Saint Thomas commença à croire seulement quand il reconnut Jésus à ses plaies, pour les avoir touchées. Les autres apôtres n’ont pas eu cette exigence. Sans avoir vu, lui, n’aurait pas cru et l’histoire entière aurait pris un autre tour.

Il y a toujours ceux qui ne croient que ce qu’ils voient, et ceux qui ne croient que ce qu’ils ne voient jamais. Pour les uns, la vérité naît de tout ce que les sens peuvent amener à la raison ; pour les autres, la preuve de ce qui est vient de ce qu’on n’en connaît rien. La preuve que Dieu existe, nous aura-t-on souvent affirmé, est qu’on ne le voit pas. Ainsi, il est partout, et cette ubiquité est la preuve de sa divine essence.

Jadis, les plutoniens disputaient avec les neptuniens du contenu intérieur de notre Terre. Pour ces derniers, elle était pleine d’eau, et l’immensité des mers, la circulation des fleuves et des rivières, et le fourmillement des lacs et des étangs dont le spectacle fascine tous nos sens, et plus particulièrement le bon, en étaient la preuve. Pour les premiers, les volcans sculptaient les volumes de la terre, tandis que le feu remplissait notre globe, en préservait le secret dans ses profondeurs ; seuls les alchimistes, initiés grâce à des enseignements eux-mêmes invisibles, en connaissaient les clés, et la théorie, et la puissance que parfois trahissaient la colère des volcans.

Nos âges modernes, où chacun peut inventer ses propres vérités selon ses passions ou son intérêt, en ont retenu l’enseignement. Un projet de loi sera d’autant plus contesté que ses dispositions estimées les plus dangereuses pour la cité et nos libertés, n’y sont point inscrites. Dans ce discours du ministre, les intentions énoncées n’avaient pour seul objet que de détourner de celles qui ne l’ont pas été. Ce traité, qui va changer l’Europe sitôt ratifié, est d’autant plus à craindre que ses clauses funestes n’y figurent pas : n’est-ce pas là cette preuve que ses concepteurs ont bien des vérités à nous cacher ? Qu’un ministre, un expert, un journaliste, un professeur, quiconque qui sera assimilé à l’Etat, à une forme d’autorité, ou aux affaires publiques, affirme qu’il fait jour à midi. Sa seule position suffira à faire douter de ce fait, et il paraîtra possible de juger que le jour affirmé n’est pas si clair que cela.
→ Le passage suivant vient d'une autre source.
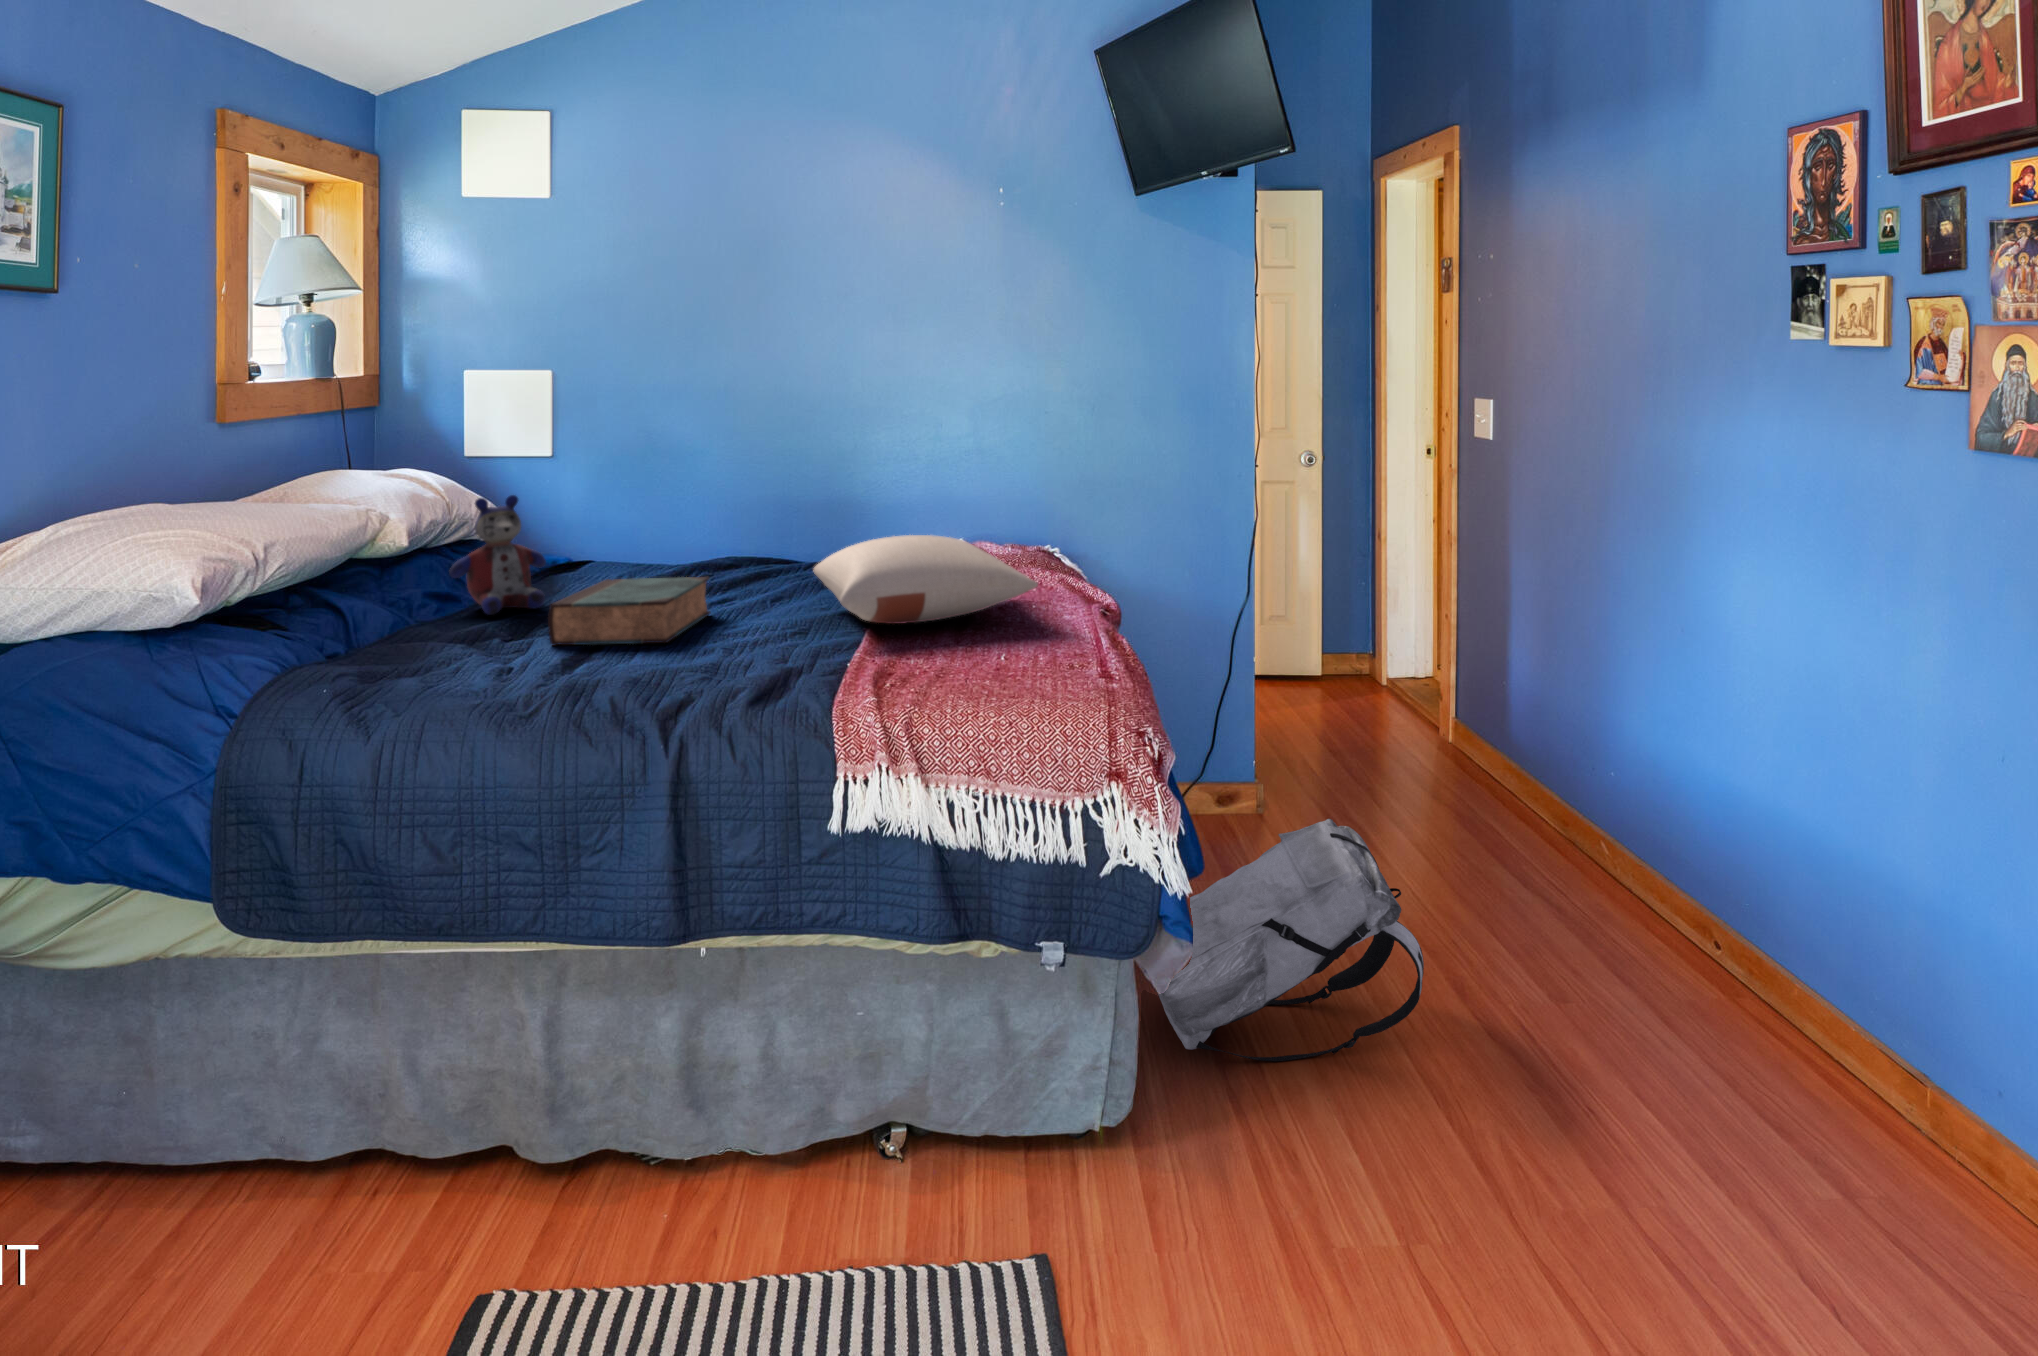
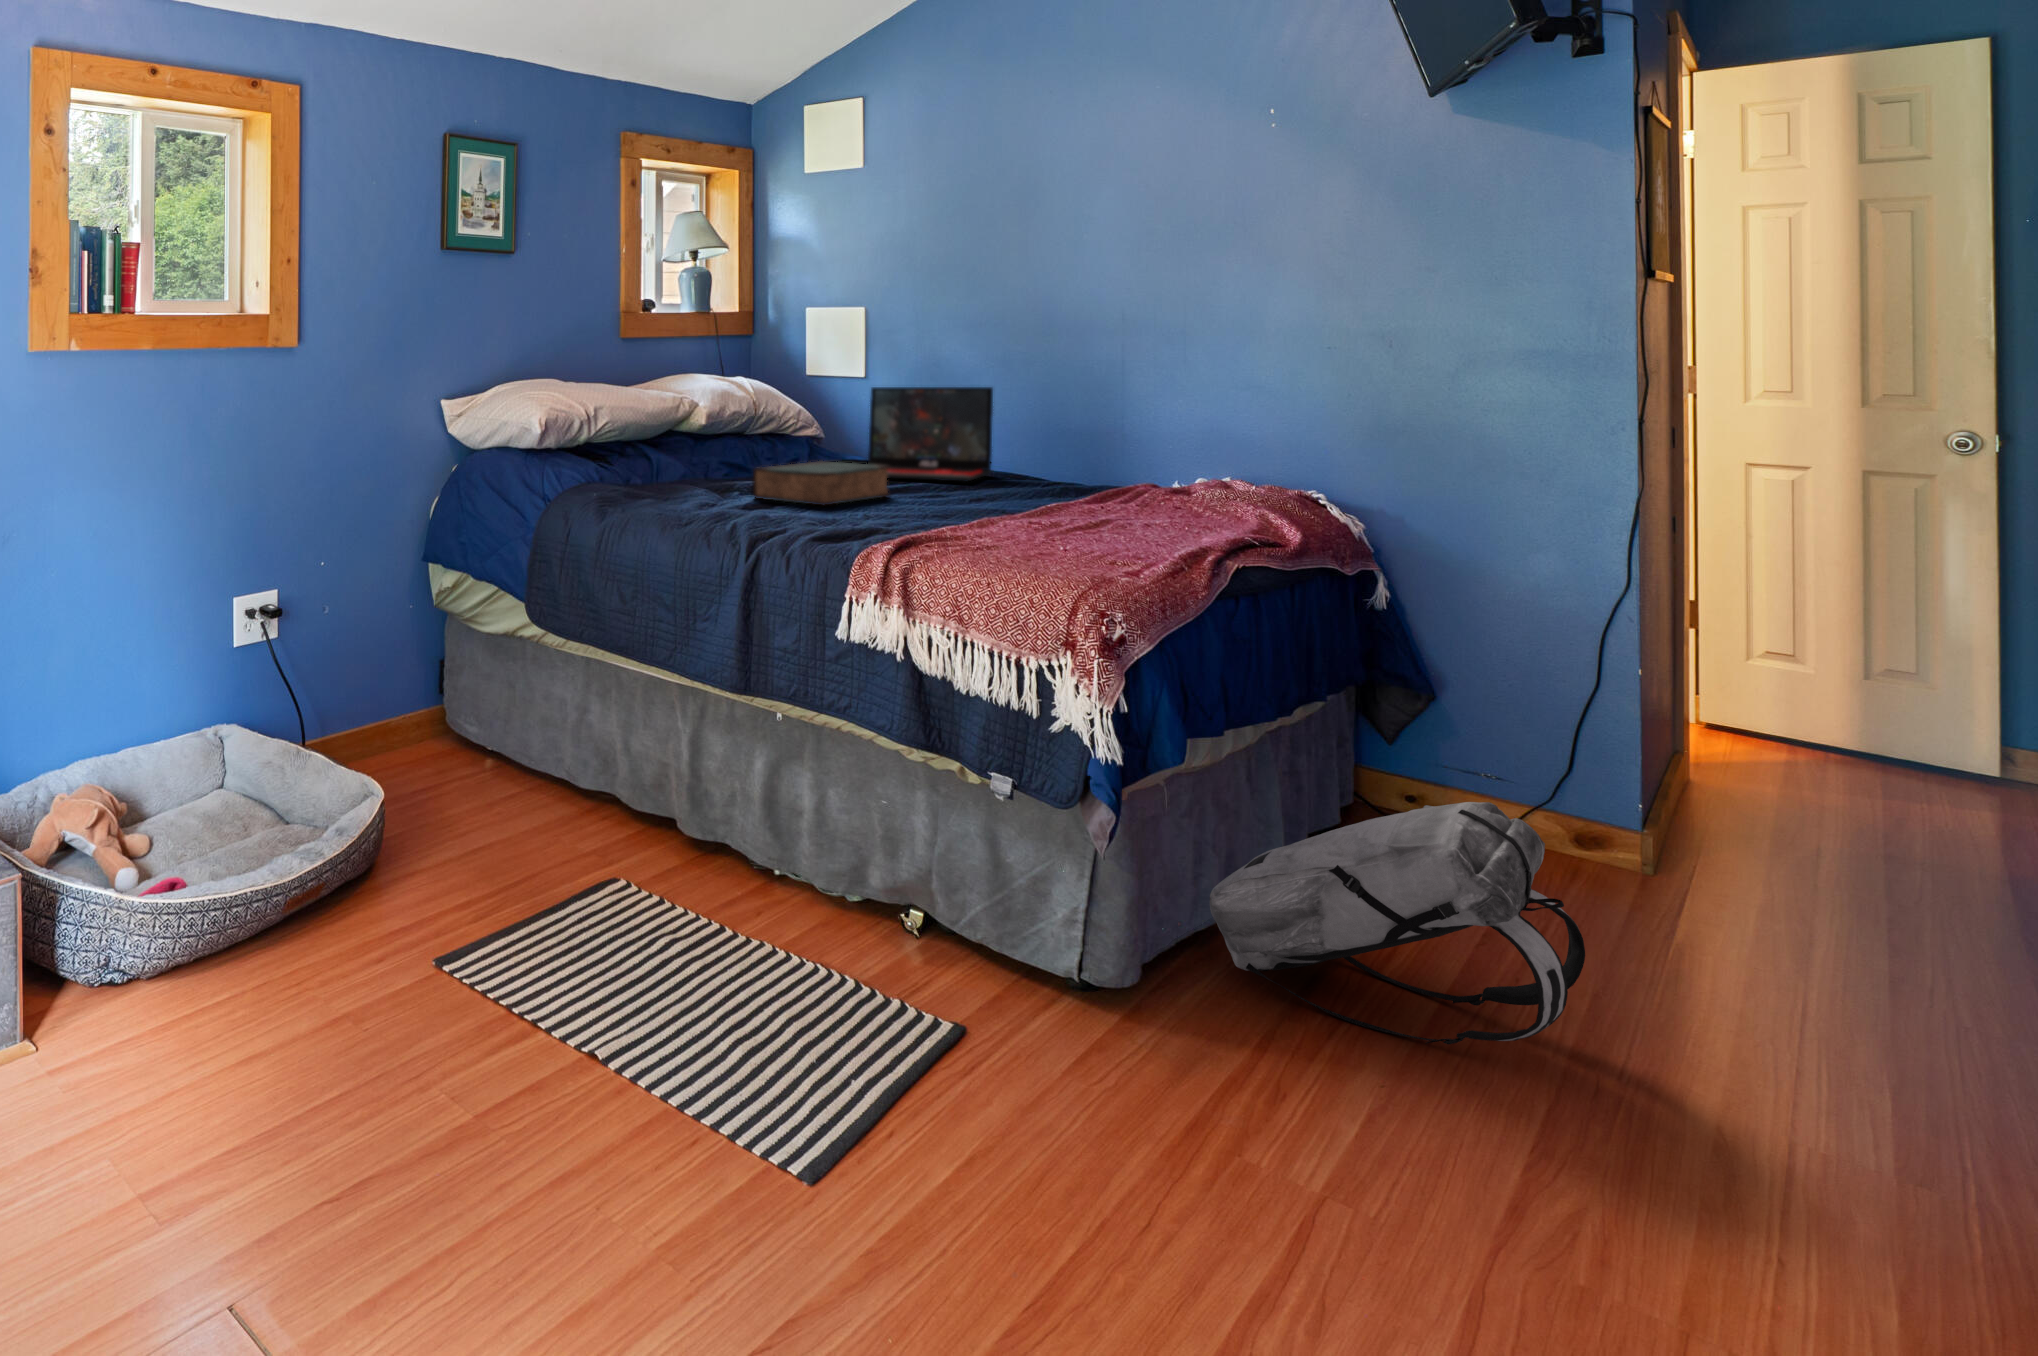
laptop: none [594,465,755,590] -> present [868,387,993,482]
stuffed bear: present [449,495,546,615] -> none [730,395,800,480]
pillow: present [814,535,1038,624] -> none [941,444,1153,518]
Ainsi va le monde des considérations depuis bien longtemps. Et voilà l’horizon qui désormais s’impose. Tout ce que nous voyons de nos yeux, de la République et de l’État de droit n’est que fantôme insignifiant, et ce qui nous en est dissimulé est par nature, vérité.  Prenez garde : plus personne ne mettra jamais les doigts dans les plaies de ce qui vient sauver le monde. Ce sont les bruits des bottes à l’approche et l’ordre des camps,  qu’on ne voit jamais venir.